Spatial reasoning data
▬▬▬

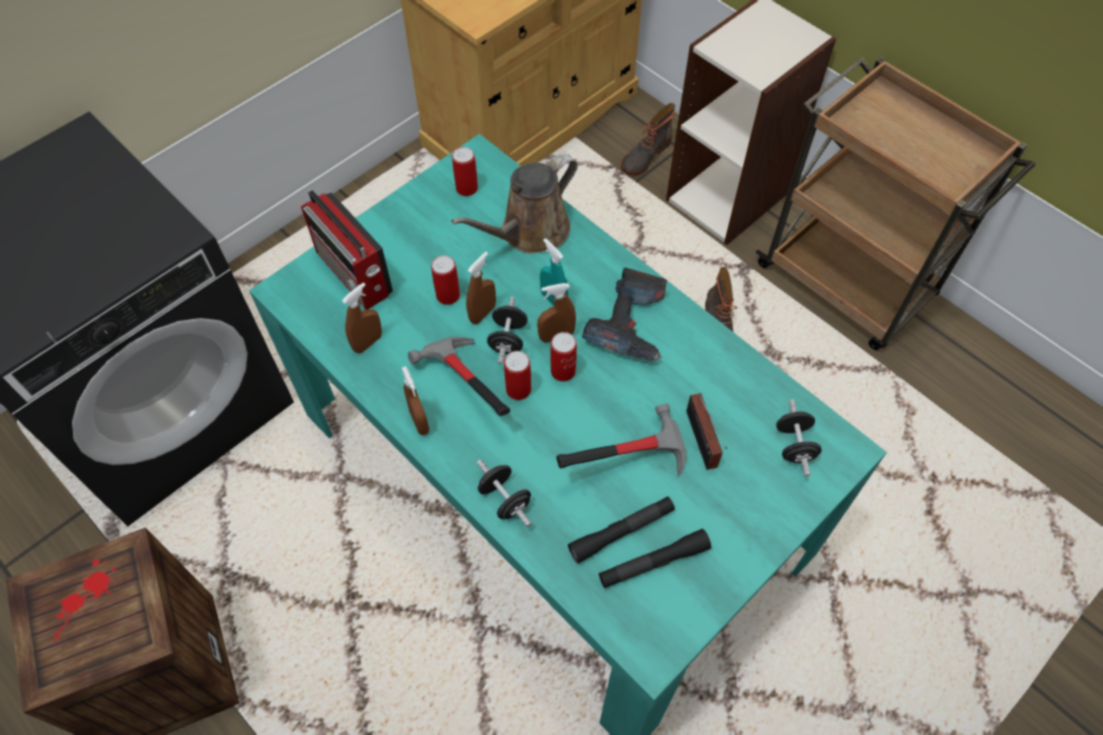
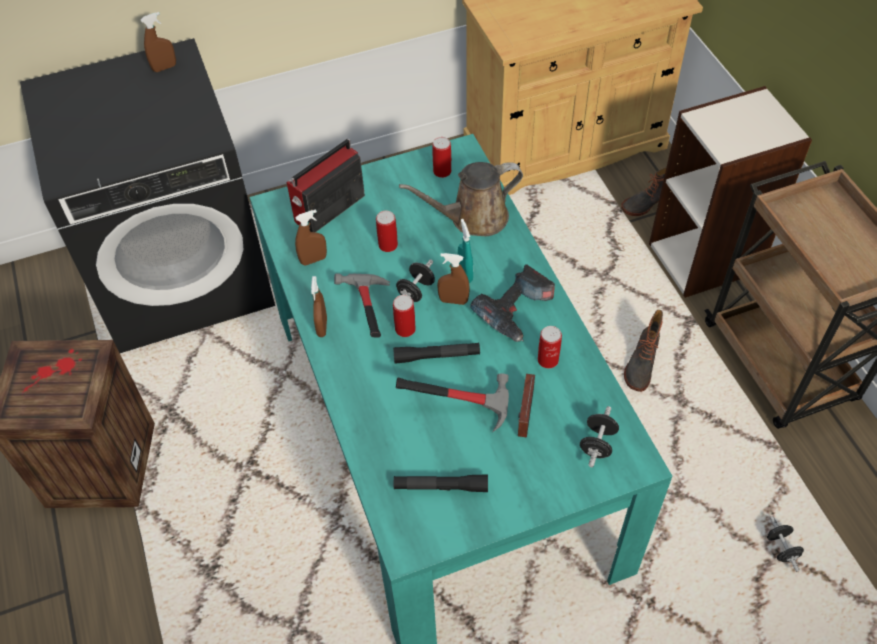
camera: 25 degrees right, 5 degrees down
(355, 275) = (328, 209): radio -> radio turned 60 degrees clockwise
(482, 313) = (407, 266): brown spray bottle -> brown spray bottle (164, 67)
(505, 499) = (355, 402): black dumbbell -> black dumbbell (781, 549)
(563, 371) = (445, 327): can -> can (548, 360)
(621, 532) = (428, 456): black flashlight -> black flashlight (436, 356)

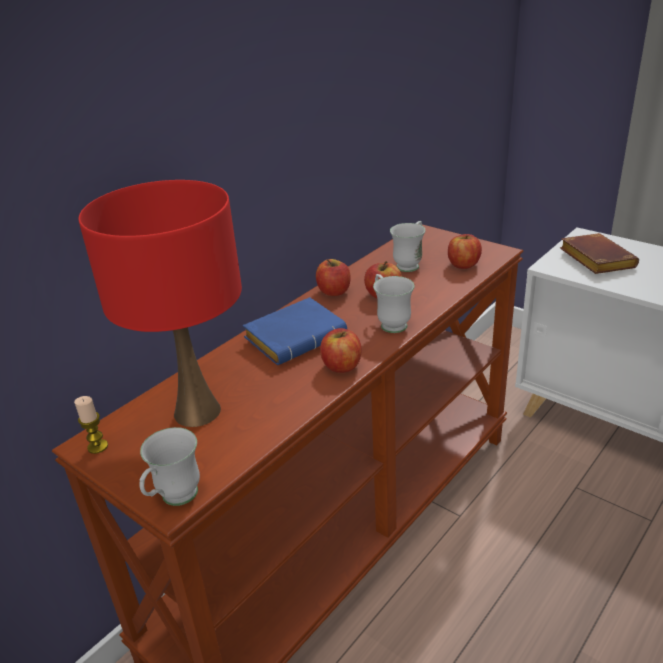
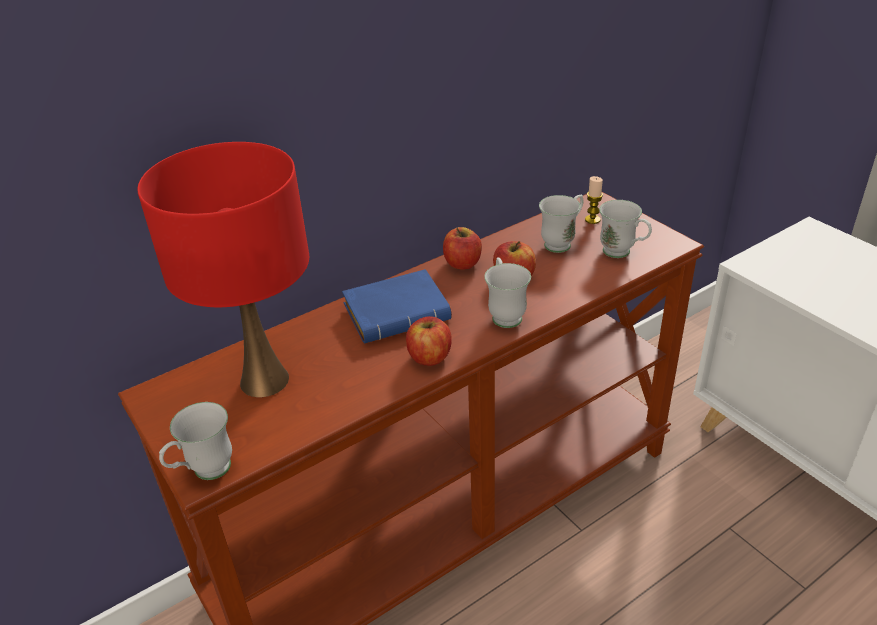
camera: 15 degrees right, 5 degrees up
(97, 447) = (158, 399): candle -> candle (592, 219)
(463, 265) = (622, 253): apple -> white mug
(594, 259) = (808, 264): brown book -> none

▬▬▬

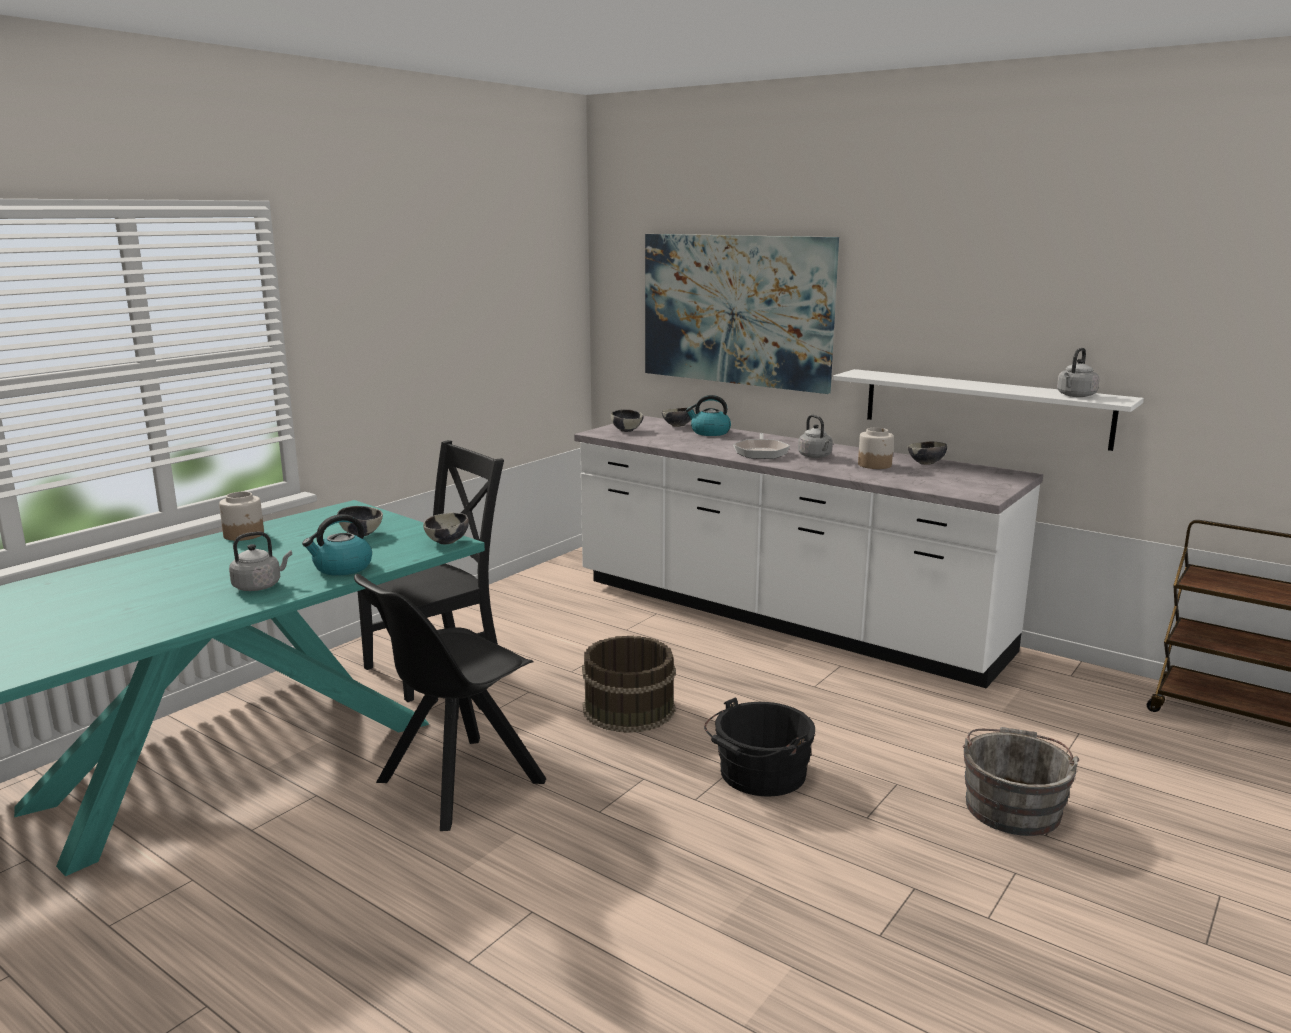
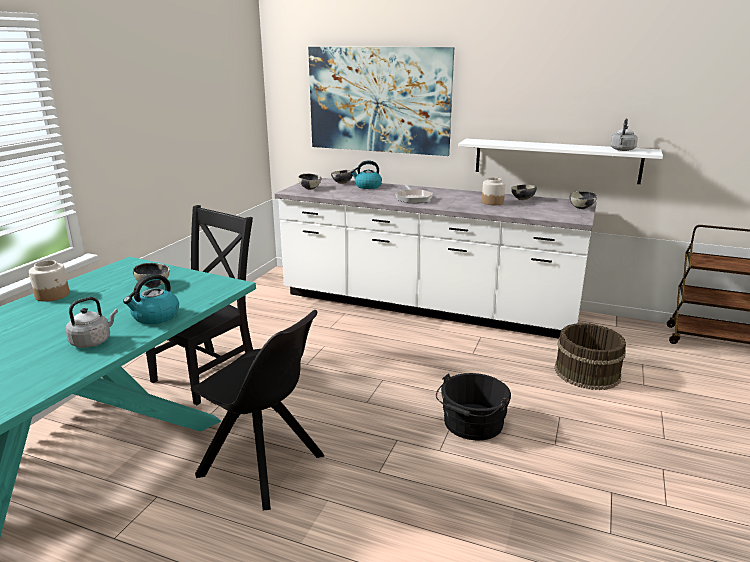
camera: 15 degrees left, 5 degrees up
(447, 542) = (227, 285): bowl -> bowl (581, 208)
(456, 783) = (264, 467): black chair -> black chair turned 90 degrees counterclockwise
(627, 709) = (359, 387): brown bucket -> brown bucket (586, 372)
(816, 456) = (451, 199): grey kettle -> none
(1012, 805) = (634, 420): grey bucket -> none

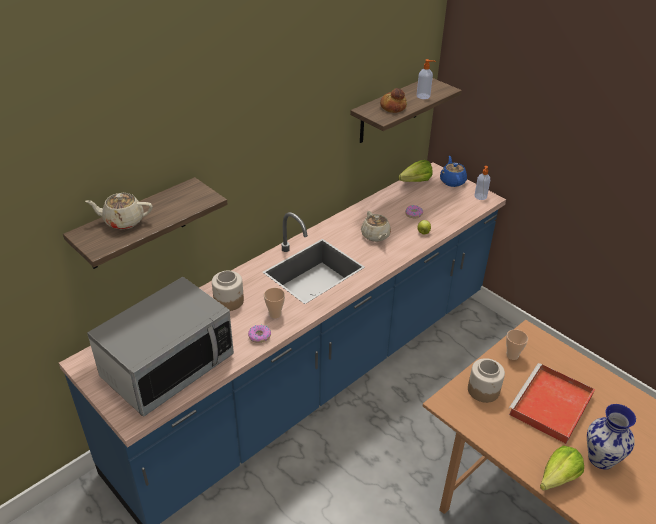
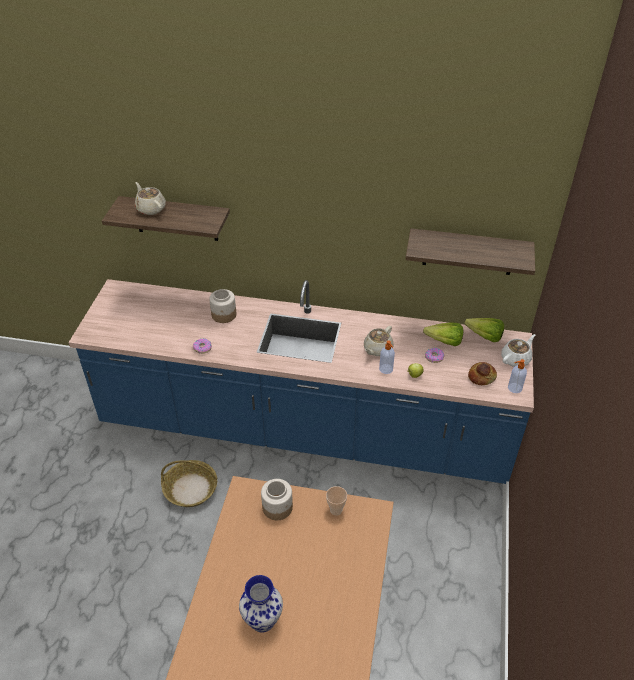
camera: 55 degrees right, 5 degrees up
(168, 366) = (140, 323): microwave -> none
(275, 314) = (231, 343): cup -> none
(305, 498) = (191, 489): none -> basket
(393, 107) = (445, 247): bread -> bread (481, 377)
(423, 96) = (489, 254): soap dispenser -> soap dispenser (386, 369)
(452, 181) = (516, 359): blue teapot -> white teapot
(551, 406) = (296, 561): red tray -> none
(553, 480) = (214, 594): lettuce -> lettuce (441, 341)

▬▬▬

With the pictures omitted, print the lines above exactly, beginning at the line with "(456, 783) = (264, 467): black" and going on through the line with "(553, 480) = (214, 594): lettuce".

(456, 783) = (264, 467): black chair -> black chair turned 90 degrees counterclockwise
(627, 709) = (359, 387): brown bucket -> brown bucket (586, 372)
(816, 456) = (451, 199): grey kettle -> none
(1012, 805) = (634, 420): grey bucket -> none

camera: 55 degrees right, 5 degrees up
(168, 366) = (140, 323): microwave -> none
(275, 314) = (231, 343): cup -> none
(305, 498) = (191, 489): none -> basket
(393, 107) = (445, 247): bread -> bread (481, 377)
(423, 96) = (489, 254): soap dispenser -> soap dispenser (386, 369)
(452, 181) = (516, 359): blue teapot -> white teapot
(551, 406) = (296, 561): red tray -> none
(553, 480) = (214, 594): lettuce -> lettuce (441, 341)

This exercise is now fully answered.